Assignment
What lines below contain the string "Build"? List them all.

Stored data
·····

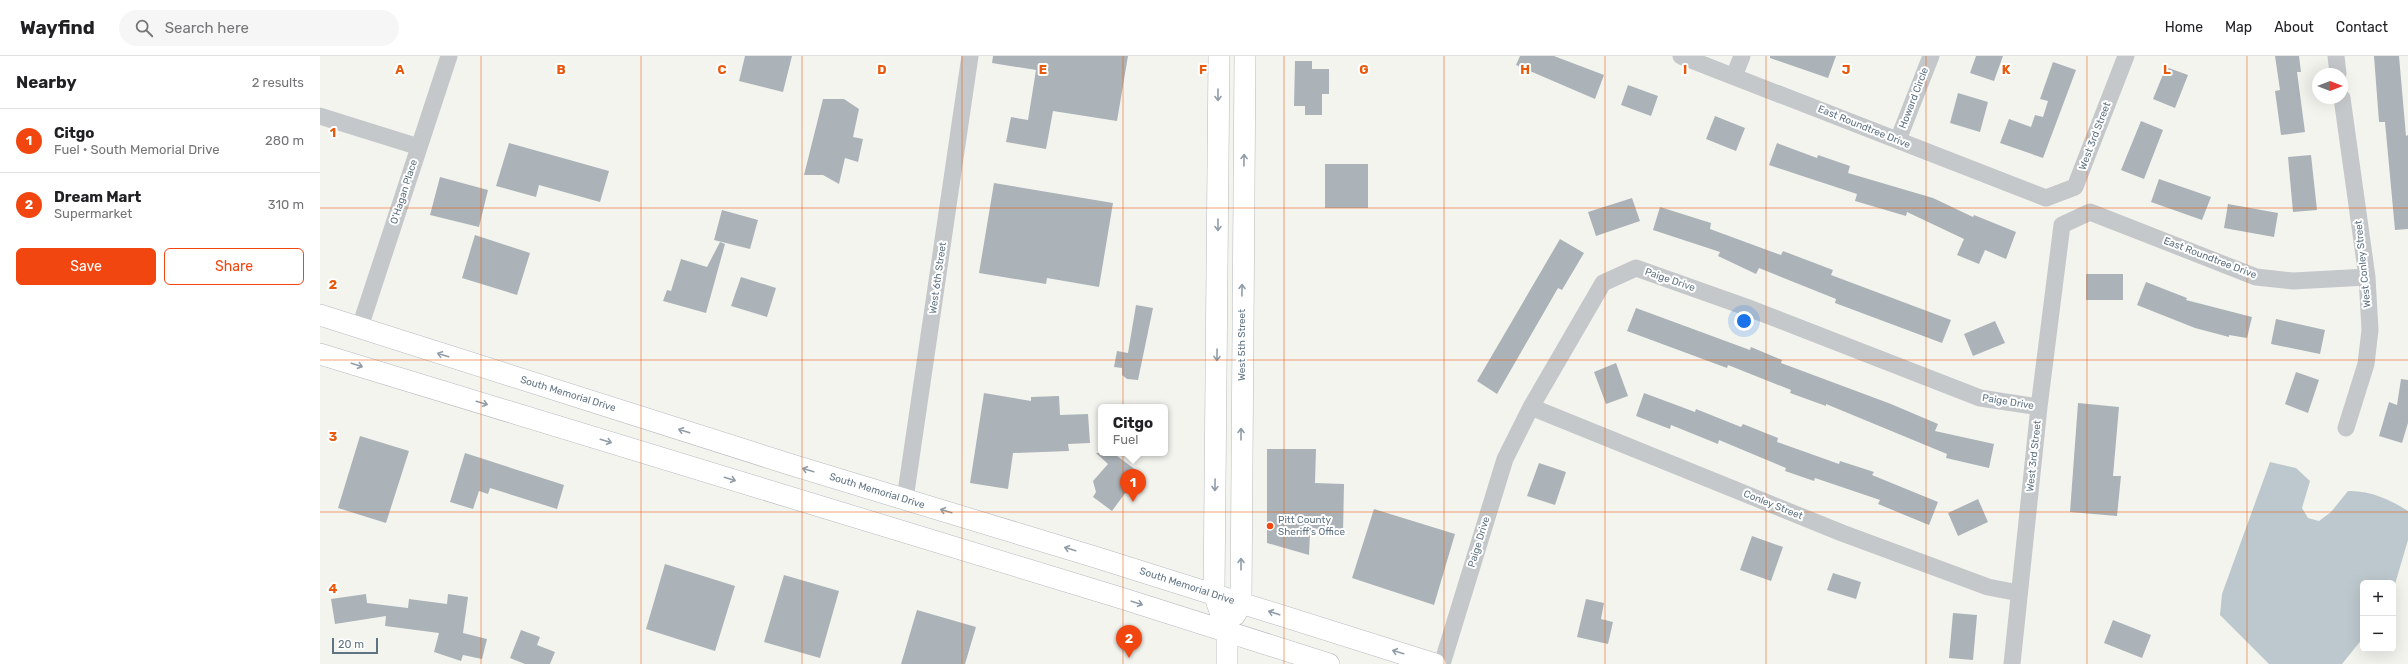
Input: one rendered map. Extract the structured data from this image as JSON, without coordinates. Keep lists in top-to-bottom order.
{
  "streets": {
    "main road": ["West 5th Street", "South Memorial Drive"],
    "street": [
      "Howard Circle",
      "East Roundtree Drive",
      "West 3rd Street",
      "O'Hagan Place",
      "West Conley Street",
      "West 6th Street",
      "Paige Drive",
      "Conley Street"
    ]
  },
  "crossings": [
    ["Howard Circle", "East Roundtree Drive"],
    ["East Roundtree Drive", "West 3rd Street"],
    ["East Roundtree Drive", "West Conley Street"],
    ["West 3rd Street", "Paige Drive"],
    ["West 3rd Street", "Conley Street"],
    ["O'Hagan Place", "South Memorial Drive"],
    ["West 6th Street", "South Memorial Drive"],
    ["Paige Drive", "Conley Street"],
    ["West 5th Street", "South Memorial Drive"]
  ],
  "places": ["Pitt County Sheriff's Office"],
  "scale_bar": "20 m",
  "north": "right",
  "page": {
    "header": "Wayfind",
    "search": "Search here",
    "nav": [
      "Home",
      "Map",
      "About",
      "Contact"
    ],
    "heading": ["Nearby", "2 results"],
    "list": [
      {
        "mark": "1",
        "name": "Citgo",
        "note": "Fuel · South Memorial Drive",
        "value": "280 m"
      },
      {
        "mark": "2",
        "name": "Dream Mart",
        "note": "Supermarket",
        "value": "310 m"
      }
    ],
    "buttons": ["Save", "Share"],
    "popup": ["Citgo", "Fuel"],
    "pins": ["1", "2"],
    "map_buttons": ["+", "−"],
    "scale": "20 m"
  },
  "grid": {
    "columns": [
      "A",
      "B",
      "C",
      "D",
      "E",
      "F",
      "G",
      "H",
      "I",
      "J",
      "K",
      "L"
    ],
    "rows": [
      "1",
      "2",
      "3",
      "4"
    ]
  }
}
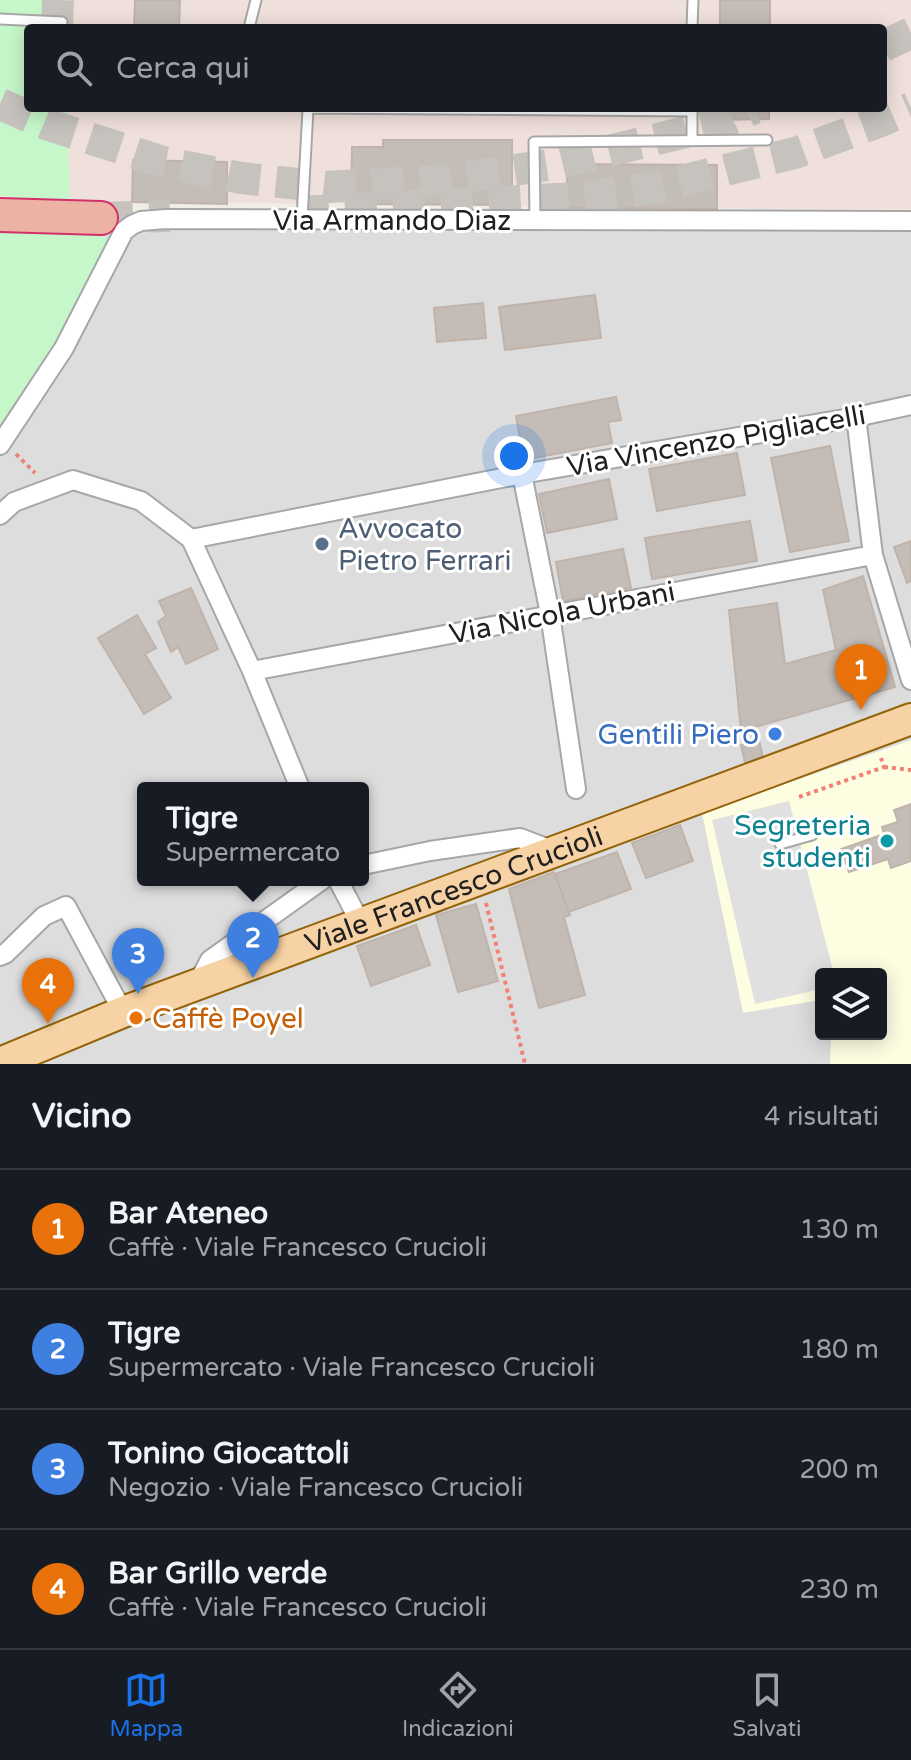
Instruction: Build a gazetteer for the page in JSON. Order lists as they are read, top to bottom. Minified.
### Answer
{"streets":{"main road":["Viale Francesco Crucioli"],"street":["Via Armando Diaz","Via Vincenzo Pigliacelli","Via Nicola Urbani"]},"places":["Avvocato Pietro Ferrari","Gentili Piero","Segreteria studenti","Caffè Poyel"],"page":{"search":"Cerca qui","pins":["1","2","3","4"],"popup":["Tigre","Supermercato"],"heading":["Vicino","4 risultati"],"list":[{"mark":"1","name":"Bar Ateneo","note":"Caffè · Viale Francesco Crucioli","value":"130 m"},{"mark":"2","name":"Tigre","note":"Supermercato · Viale Francesco Crucioli","value":"180 m"},{"mark":"3","name":"Tonino Giocattoli","note":"Negozio · Viale Francesco Crucioli","value":"200 m"},{"mark":"4","name":"Bar Grillo verde","note":"Caffè · Viale Francesco Crucioli","value":"230 m"}],"nav":["Mappa","Indicazioni","Salvati"]}}
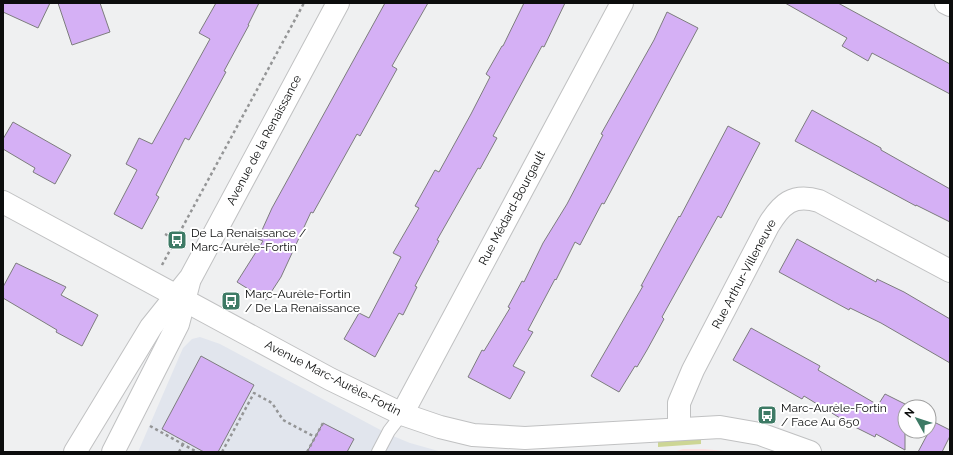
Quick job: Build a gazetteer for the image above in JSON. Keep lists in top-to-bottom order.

·····

Written answer
Instruction: Build a gazetteer for the page in JSON. Order lists as they are read, top to bottom. Minified.
Quick job: Build a gazetteer for the image above in JSON. Keep lists in top-to-bottom order.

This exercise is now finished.